Hardware capacity eventually limits the speedup of large models: in this case, a 32-core chip multiprocessor simulation does not fit within the available hardware. Platforms with multiple large FPGAs and/or better-organized communication (e.g., allowing FPGA-initiated transfers) will be necessary to achieve truly impressive speedups.
To evaluate FIFOless composition, we synthesized a version of the simulator where all possible FIFOs which could be removed were. The original simulator without FIFOless composition utilized 26,118 4-input LUTs and 26,062 slice flip flops. When FIFOless composition was added, the simulator utilized 9,429 4-input LUTs and 13,854 slice flip flops. This represents a 63.9% reduction of LUT resources, and 46.8% reduction in slice flip flops.

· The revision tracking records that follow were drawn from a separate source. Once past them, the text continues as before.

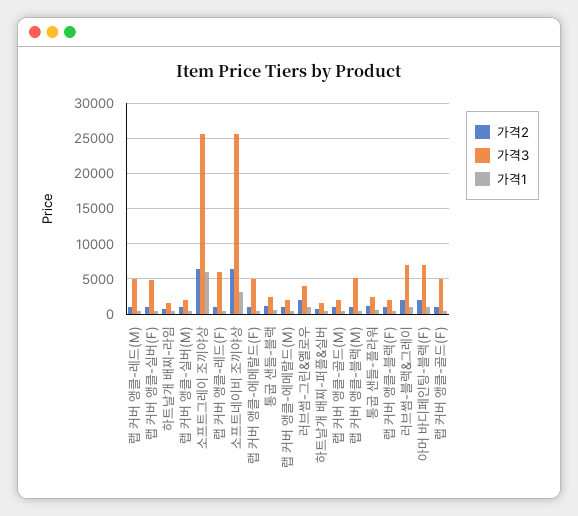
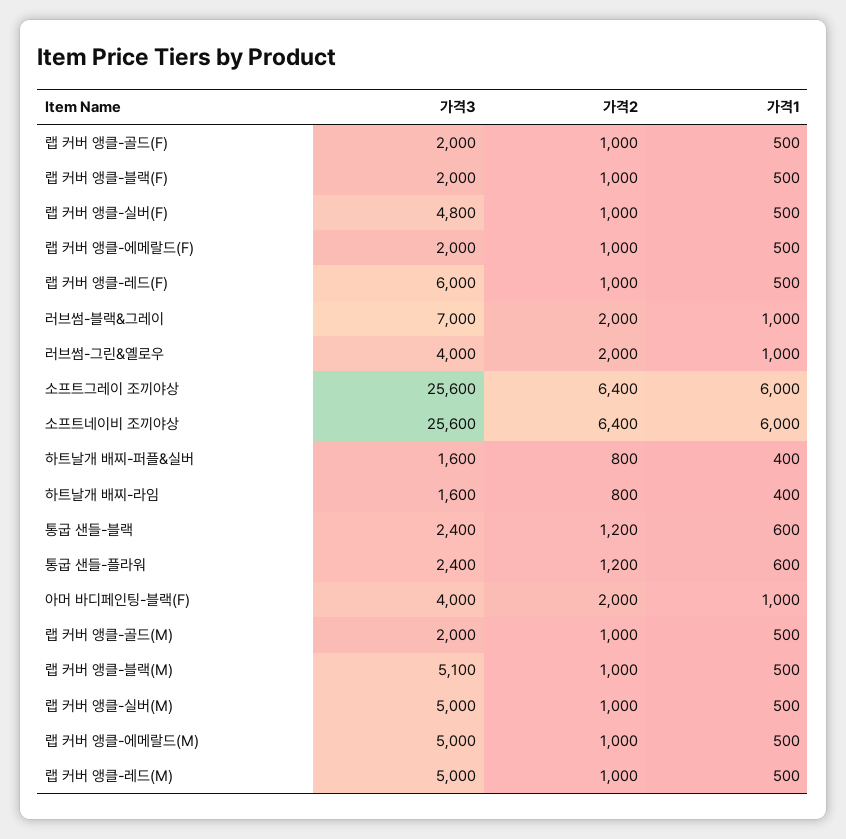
가격3, 랩 커버 앵클-실버(M): 2000 -> 5000
가격1, 소프트네이비 조끼야상: 3000 -> 6000
가격3, 랩 커버 앵클-에메랄드(F): 5000 -> 2000
가격3, 랩 커버 앵클-에메랄드(M): 2000 -> 5000
가격3, 아머 바디페인팅-블랙(F): 7000 -> 4000
가격3, 랩 커버 앵클-골드(F): 5000 -> 2000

FPGA clock cycle time was not affected, as the FGPA's critical path remained in the FPGA's interface with the HyperTransport bus.
VI. CONCLUSIONS
Computer architects and designers need fast near-cycleaccurate simulation to evaluate new ideas and guide their exploration of the design space of new systems. Synthesized hybrid simulation promises to produce such simulators without requiring excessive simulator design effort. However, FPGA implementations of simulator components require composability in order to achieve the best simulator performance.
We have demonstrated a procedure for forming LI-BDNs from the multi-cycle state machines for modeling a single simulation cycle which arise in hybrid simulators. We have demonstrated this procedure within a hybrid simulator synthesis framework. We have furthermore shown that a simple technique for composing LI-BDNs without intermediate FIFOs can reduce FPGA resource usage by 60%.
As a result of this work, hybrid simulator synthesizers will be able to provide both timing flexibility and composability in the FPGA implementations. The resulting hybrid simulators will enjoy less communication overhead and more concurrency, resulting in faster simulators and allowing designers to explore a greater portion of the design space, leading to improved designs.
VII. AVAILABILITY AND ACKNOWLEDGMENTS
Source code for the simulator synthesis framework can be downloaded at http://bardd.ee.byu.edu.
The authors thank the anonymous reviewers for their helpful comments.